The recently discovered class of innate lymphocytes such as the nuocyte has also been shown to play a role in IL-13 mediated expulsion of N. brasiliensis from the gut ( Neill et al., 2010 ), although their activity is still dependent on CD4 T cells being maintained at this tissue site. The significance of these innate cells in a N. brasiliensis infection is unclear as studies in RAG1 deficient mice that have strong innate immune responses, but defective adaptive response, are unable to clear infection, arguing that innate cells have roles only within the context of CD4 T cell mediated responses.

Summary

In summary, the regulation of CD4 T cell mediated protective immunity against the parasite N. brasiliensis is necessarily complex due to the multiple larval stages and different tissues that are involved during migration through the rodent host. There are increasing numbers of studies that seek to tease apart the CD4 T cell components of this fascinating process. Of particular interest is that the development of long-lived CD4 T cell mediated Th2 effector responses are induced at specific tissue sites of infection by the migrating parasite leading to subsequent Th2 mediated effector responses that can confer local immunity at that tissue site. Also it appears some mucosal sites are linked as indicated by the observation that immune priming to migrating worms in the lung was sufficient to subsequently confer CD4 T cell mediated immunity in the gut. The development and maintenance of protective immunity varies by tissue and/or larval stage of the N. brasiliensis parasite, with the requirements of immunity being different within lung and gut tissues ( Harvie et al., 2010 ; Neill et al., 2010 ). At the gut site it seems that while innate type 2 responses have an important role to play in worm expulsion ( Fallon et al., 2006 ; Voehringer et al., 2006 ; Neill et al., 2010 ), it appears that the maintenance of these responses are still dependent on CD4 T cells ( Neill et al., 2010 ). Although the Th2 responses mediating protective immune responses at the lung site are less well defined it is clear that activated CD4 T cells can have a key role in protecting against reinfection or reducing significantly the worm burden carried by the host ( Harvie et al., 2010 ).

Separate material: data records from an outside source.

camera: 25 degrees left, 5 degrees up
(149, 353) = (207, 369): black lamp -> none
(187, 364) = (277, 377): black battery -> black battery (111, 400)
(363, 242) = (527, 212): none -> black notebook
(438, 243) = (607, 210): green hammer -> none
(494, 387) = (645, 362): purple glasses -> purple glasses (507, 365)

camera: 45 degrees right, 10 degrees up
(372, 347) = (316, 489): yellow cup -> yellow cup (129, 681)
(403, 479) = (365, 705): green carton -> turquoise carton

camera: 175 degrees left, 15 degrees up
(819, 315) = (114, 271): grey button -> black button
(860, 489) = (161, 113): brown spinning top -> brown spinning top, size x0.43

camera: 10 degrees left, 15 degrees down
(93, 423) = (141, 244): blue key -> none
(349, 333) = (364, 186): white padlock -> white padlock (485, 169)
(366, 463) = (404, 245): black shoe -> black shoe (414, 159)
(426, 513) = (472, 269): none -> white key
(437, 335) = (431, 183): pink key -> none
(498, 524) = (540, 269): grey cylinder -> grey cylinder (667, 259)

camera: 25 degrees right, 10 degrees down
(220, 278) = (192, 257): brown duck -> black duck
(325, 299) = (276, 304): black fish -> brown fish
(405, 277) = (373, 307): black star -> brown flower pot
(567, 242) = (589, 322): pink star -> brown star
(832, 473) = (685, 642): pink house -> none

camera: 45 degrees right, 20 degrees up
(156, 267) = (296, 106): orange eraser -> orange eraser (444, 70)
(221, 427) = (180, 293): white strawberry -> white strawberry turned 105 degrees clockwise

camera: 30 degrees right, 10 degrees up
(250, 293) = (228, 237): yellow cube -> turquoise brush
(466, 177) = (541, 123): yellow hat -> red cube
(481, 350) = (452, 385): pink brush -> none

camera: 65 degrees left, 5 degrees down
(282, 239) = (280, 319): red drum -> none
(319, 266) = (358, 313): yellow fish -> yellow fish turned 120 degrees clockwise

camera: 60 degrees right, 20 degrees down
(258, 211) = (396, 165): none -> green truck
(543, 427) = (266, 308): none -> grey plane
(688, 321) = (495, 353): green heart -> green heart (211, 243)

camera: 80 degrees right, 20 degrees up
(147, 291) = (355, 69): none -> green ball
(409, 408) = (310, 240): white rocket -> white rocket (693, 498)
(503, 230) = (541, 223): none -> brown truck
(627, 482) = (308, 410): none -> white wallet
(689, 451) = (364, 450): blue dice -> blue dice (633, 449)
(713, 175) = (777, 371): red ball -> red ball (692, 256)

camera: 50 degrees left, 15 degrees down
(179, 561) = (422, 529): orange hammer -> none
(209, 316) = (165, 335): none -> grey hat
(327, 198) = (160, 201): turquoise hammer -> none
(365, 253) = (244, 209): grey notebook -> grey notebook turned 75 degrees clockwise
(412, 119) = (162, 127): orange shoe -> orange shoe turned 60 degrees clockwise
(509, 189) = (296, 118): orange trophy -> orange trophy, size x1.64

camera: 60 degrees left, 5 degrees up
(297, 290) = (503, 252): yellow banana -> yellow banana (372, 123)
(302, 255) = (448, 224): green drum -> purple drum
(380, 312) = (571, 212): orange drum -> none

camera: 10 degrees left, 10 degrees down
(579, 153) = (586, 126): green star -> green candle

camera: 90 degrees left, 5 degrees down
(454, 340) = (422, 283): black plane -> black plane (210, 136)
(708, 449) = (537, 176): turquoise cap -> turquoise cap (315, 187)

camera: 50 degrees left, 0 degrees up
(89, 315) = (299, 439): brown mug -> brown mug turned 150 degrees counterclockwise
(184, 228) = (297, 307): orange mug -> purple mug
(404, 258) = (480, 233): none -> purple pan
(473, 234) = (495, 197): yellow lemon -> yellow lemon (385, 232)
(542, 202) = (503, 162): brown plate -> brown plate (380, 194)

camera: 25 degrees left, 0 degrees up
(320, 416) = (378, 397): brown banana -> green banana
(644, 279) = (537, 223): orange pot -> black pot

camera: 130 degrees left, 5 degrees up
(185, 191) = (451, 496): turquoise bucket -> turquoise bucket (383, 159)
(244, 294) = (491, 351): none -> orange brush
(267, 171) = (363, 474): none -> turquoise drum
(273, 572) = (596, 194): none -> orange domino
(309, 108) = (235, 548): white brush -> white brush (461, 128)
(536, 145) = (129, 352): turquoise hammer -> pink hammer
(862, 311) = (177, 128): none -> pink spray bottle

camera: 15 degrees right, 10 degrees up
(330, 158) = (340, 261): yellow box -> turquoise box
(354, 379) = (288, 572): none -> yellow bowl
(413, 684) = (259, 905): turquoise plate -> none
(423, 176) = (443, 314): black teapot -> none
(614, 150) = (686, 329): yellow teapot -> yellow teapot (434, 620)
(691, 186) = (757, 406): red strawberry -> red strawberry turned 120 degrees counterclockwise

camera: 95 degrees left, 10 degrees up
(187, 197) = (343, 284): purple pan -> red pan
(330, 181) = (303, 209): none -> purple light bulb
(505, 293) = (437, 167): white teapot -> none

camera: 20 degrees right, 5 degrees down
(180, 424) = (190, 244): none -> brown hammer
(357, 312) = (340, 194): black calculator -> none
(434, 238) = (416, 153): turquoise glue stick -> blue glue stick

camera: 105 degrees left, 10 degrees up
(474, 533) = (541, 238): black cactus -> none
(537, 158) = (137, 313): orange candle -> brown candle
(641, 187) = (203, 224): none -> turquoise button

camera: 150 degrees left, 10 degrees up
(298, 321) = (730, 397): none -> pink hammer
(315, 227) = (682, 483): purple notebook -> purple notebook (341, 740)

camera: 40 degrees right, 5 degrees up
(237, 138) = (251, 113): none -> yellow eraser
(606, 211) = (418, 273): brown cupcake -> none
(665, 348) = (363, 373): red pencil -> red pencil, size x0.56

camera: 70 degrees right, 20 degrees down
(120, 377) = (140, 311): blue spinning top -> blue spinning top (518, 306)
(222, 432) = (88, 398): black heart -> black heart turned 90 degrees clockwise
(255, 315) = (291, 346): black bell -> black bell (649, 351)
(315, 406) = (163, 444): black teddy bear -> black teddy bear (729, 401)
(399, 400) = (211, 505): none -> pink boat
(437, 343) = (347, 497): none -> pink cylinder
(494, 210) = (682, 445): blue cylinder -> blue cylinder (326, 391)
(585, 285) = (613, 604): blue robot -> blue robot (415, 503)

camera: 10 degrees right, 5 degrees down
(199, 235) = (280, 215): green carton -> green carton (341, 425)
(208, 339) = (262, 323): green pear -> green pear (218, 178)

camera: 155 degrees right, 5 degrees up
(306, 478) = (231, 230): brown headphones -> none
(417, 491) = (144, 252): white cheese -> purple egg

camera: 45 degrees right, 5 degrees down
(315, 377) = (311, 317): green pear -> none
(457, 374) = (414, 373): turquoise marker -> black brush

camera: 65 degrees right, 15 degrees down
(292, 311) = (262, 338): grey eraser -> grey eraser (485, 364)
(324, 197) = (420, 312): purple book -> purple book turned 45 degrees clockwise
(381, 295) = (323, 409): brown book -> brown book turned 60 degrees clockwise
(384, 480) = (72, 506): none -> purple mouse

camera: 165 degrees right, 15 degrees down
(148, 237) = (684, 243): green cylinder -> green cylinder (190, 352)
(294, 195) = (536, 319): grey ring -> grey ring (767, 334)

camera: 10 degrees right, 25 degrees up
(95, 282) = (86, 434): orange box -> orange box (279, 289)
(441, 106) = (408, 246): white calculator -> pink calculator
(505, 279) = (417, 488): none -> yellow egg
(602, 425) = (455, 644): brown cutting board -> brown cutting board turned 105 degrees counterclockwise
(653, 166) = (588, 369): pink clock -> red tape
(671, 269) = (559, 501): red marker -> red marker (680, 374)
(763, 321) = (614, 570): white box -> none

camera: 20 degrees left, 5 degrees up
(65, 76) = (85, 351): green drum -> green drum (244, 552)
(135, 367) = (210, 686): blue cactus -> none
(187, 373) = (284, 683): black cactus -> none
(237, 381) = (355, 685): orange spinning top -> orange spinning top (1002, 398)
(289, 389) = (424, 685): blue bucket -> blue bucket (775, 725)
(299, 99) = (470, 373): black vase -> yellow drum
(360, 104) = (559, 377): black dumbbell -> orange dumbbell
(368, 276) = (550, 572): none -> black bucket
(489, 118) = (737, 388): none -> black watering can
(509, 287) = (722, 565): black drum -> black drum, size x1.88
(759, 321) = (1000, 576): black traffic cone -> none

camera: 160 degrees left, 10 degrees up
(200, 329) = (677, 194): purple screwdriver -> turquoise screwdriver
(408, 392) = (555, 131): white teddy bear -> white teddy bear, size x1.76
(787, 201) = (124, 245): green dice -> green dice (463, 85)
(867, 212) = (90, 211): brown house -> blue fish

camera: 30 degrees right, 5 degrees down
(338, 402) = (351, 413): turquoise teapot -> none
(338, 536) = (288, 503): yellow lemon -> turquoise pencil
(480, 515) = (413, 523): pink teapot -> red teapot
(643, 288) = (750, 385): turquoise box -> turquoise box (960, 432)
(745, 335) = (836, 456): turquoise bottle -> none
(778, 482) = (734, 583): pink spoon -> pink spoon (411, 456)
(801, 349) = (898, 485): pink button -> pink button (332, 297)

Identification of the processes, cells and cytokines that regulate the Th2 responses to tissue parasites such as N. brasiliensis is proving exciting but controversial. The overexpression transgenic studies of the cytokines IL-33, TSLP, and IL-25 reveal a potential role for each cytokine while the corresponding reverse genetics gene deletion studies reveal either no role or redundant roles in the models of N. brasiliensis infection. The role of innate cells such as basophils able to present antigen, produce IL-4 and drive Th2 development has recently challenged the current paradigm that all antigen presentation to CD4 T cells must go via the dendritic cell. However the relevance of this pathway to N. brasiliensis infection induced Th2 responses has yet to be confirmed. The recent identification of the other innate lymphocyte subsets such as nuocytes and ih2 that may be able to regulate CD4 T cells has not yet been fully developed. The discovery or correct assignment of other cytokines and effector molecules to the so-called Th2 subset of CD4 T cell responses is an area of active investigation. It is hoped future studies will be able to unravel this fascinating and highly involved process that is relevant to all vertebrate species.

Conflict of Interest Statement

The authors declare that the research was conducted in the absence of any commercial or financial relationships that could be construed as a potential conflict of interest.